Researchers compared normal mice to mice that were bred to lack a gene for an enzyme known as CSE. CSE has been suspected as being responsible for making hydrogen sulfide.
As they measured hydrogen sulfide levels taken from tissues of the CSE-deficient mice, the scientists found that the level of the gas was depleted in the altered mice. The researchers also found that the mice with CSE deficiencies had blood pressure levels that were 20% higher than normal mice.
The affected mice were then given methacholine, a drug used to relax blood vessels. Once done, their blood pressure was not significantly different than those with normal levels of CSE. The researchers said this suggests the hydrogen sulfide gas relaxes blood vessels, which explains the lower blood pressure in normal mice.
Johns Hopkins neuroscientist Solomon H. Snyder, M.D., a co-author of the paper, said in a press release:
“Now that we know hydrogen sulfide’s role in regulating blood pressure, it may be possible to design drug therapies that enhance its formation as an alternative to the current methods of treatment for hypertension."
“In terms of relaxing blood vessels, it looks like hydrogen sulfide might be as important as nitric oxide."
Nitric oxide was the first gasotransmitter that was discovered two decades ago to regulate blood pressure. Gasotransmitters are small molecules inside our bodies with important physiological functions.
Perhaps its time for all of us to stop using Beano and start eating more beans, eh?

» **Exercise**:
According to the passage on hydrogen sulfide and blood pressure, how much higher was the blood pressure of the mice with CSE deficiencies than that of normal mice?

[Stored data entries]
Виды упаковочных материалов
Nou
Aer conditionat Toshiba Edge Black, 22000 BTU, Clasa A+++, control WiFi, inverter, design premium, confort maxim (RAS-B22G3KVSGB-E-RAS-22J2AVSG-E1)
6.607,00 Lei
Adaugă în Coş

» **Written solution**:
It was 20% higher.